* _Assigned task_: Your task is to repeat the listing exactly.

Task input START

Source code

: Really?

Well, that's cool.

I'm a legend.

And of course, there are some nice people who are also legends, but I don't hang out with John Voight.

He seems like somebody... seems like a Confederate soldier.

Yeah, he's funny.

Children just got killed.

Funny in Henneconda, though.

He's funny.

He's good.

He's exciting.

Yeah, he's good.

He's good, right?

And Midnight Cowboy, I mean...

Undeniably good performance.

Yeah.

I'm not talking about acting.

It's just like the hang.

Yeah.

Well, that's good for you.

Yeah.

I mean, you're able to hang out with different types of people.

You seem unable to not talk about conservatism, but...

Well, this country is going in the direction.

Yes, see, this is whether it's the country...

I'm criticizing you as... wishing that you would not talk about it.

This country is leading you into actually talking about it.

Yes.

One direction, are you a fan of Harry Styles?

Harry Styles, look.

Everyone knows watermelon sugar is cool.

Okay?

Task input END

* _Answer to this exercise_:
Source code

: Really?

Well, that's cool.

I'm a legend.

And of course, there are some nice people who are also legends, but I don't hang out with John Voight.

He seems like somebody... seems like a Confederate soldier.

Yeah, he's funny.

Children just got killed.

Funny in Henneconda, though.

He's funny.

He's good.

He's exciting.

Yeah, he's good.

He's good, right?

And Midnight Cowboy, I mean...

Undeniably good performance.

Yeah.

I'm not talking about acting.

It's just like the hang.

Yeah.

Well, that's good for you.

Yeah.

I mean, you're able to hang out with different types of people.

You seem unable to not talk about conservatism, but...

Well, this country is going in the direction.

Yes, see, this is whether it's the country...

I'm criticizing you as... wishing that you would not talk about it.

This country is leading you into actually talking about it.

Yes.

One direction, are you a fan of Harry Styles?

Harry Styles, look.

Everyone knows watermelon sugar is cool.

Okay?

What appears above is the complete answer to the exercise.